You can list untracked ignored files with the --ignored
option to the status command:
$ git status --ignored On branch master Ignored files: (use "git add -f <file>..." to include in what will be committed) rand.c~ no changes added to commit (use "git add" and/or "git commit -a") $ git status --short --branch --ignored ## master !! rand.c~
You could instead use the dry-run option of cleaning ignored files: git clean -Xnd
, or the low-level (plumbing) command git ls-files
:
$ git ls-files --others --ignored --exclude-standard rand.c~
The latter command can also be used to list tracked files that match ignore patterns. Having such files might mean that some files need to be un-tracked (perhaps because what was once a source file is now generated), or that ignore patterns are too broad. As Git uses the existence of a file in the staging area (cache) to know which files to track, this can be done with the following command:
$ git ls-files --cached --ignored --exclude-standard
Plumbing versus porcelain commands
Git commands are divided into two sets: high-level porcelain commands intended for interactive usage by the user, and low-level plumbing commands intended mainly for shell scripting. The major difference is that high-level commands have output that can change and that is constantly improving, for example, going from (no branch)
to (detached from HEAD)
in the git branch
output in the detached from HEAD
case; though some porcelain commands have the option (usually --porcelain
) to switch to unchanging output. Their output and behavior are subject to configuration.
Another important difference is that plumbing commands try to guess what you meant, have default parameters, use the default configuration, and so on. Not so with plumbing commands. In particular you need to pass the --exclude-standard
option to the git ls-files
command to make it respect the default set of ignore files.

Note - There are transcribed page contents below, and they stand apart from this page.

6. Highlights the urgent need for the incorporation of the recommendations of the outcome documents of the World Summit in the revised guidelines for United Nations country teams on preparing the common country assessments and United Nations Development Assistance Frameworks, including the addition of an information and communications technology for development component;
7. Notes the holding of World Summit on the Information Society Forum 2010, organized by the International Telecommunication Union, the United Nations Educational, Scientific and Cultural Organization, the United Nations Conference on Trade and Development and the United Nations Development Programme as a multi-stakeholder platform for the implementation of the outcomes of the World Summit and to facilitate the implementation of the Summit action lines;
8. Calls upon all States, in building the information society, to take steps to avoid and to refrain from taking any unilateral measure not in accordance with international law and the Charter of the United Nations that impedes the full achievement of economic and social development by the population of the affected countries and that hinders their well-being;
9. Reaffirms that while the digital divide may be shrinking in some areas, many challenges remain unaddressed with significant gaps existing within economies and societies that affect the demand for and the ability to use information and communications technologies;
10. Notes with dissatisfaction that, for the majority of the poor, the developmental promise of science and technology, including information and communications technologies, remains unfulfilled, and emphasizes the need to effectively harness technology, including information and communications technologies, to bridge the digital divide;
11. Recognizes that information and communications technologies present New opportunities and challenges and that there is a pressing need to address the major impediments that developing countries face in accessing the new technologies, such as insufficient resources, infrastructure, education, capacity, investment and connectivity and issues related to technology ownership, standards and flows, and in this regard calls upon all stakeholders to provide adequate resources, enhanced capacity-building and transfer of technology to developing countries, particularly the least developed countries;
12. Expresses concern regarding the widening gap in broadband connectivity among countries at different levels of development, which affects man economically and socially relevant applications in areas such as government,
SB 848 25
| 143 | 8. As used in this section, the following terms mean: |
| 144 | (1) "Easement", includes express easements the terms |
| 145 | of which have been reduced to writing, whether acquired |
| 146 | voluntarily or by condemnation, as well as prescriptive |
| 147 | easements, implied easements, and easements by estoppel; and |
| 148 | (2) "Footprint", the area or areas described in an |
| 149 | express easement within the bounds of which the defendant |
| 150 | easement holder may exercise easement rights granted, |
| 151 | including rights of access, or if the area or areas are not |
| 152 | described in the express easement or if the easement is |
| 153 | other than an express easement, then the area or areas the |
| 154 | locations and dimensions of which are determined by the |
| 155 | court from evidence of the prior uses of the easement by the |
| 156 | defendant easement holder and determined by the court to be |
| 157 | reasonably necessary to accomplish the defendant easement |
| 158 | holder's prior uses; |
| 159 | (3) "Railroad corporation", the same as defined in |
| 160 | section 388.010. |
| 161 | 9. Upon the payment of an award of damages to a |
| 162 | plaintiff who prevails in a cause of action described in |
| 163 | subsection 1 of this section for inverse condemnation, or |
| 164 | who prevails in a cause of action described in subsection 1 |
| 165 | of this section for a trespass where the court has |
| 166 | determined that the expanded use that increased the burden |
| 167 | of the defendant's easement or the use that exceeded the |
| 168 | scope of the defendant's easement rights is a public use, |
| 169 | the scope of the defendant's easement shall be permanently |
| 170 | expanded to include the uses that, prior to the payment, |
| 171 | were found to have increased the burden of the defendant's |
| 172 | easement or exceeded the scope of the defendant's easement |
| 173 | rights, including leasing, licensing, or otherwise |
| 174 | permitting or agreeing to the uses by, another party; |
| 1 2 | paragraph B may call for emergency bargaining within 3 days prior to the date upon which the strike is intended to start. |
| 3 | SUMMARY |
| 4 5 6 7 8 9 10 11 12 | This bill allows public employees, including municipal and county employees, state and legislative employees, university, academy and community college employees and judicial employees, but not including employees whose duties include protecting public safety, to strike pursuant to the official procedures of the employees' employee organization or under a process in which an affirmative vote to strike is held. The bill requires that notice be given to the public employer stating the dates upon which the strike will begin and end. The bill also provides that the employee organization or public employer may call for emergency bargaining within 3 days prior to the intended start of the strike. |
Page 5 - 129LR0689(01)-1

You can find more on this topic in Chapter 10, Customizing and Extending Git.
You might have files in the repository that are changed, but rarely committed. These can be various local configuration files that are edited to match the local setup, but should never be committed upstream. This can be a file containing the proposed name for a new release, to be committed when tagging the next released version.
You would want to keep such files in the dirty state most of the time, but you would like Git not to tell you about their changes all the time, in case you miss other changes because you are used to ignore such messages.
Git can be configured to skip checking the worktree (to assume that it is always up to date), and to use instead the staged version of the file, by setting the aptly named skip-worktree
flag for a file. For this you would need to use the low-level git update-index
command, the plumbing equivalent of the user-facing git add
porcelain (you can check file status and flags with `git ls-files`):
$ git update-index --skip-worktree GIT-VERSION-NAME $ git ls-files -v S GIT-VERSION-NAME H Makefile
Note however that this elision of worktree also includes the git stash
command; to stash away your changes and make the working directory clean, you need to disable this flag (at least temporarily). To make Git again look at the working directory version, and start tracking changes to the file, use the following command:
$ git update-index --no-assume-unchanged GIT-VERSION-NAME
There is a similar assume-unchanged
flag that can be used to make Git completely ignore any changes to the file, or rather assume that it is unchanged. Files marked with this flag never show as changed in the output of the git status
or git diff
command. The changes to it will not be staged nor committed.
This is sometimes useful when working with a big project on a filesystem with very slow checking for changes. Do not use assume-unchanged for ignoring changes to tracked files. You are promising that the file didn't change; lying to Git with, for example, git stash save
believing what you stated, would lose your local changes.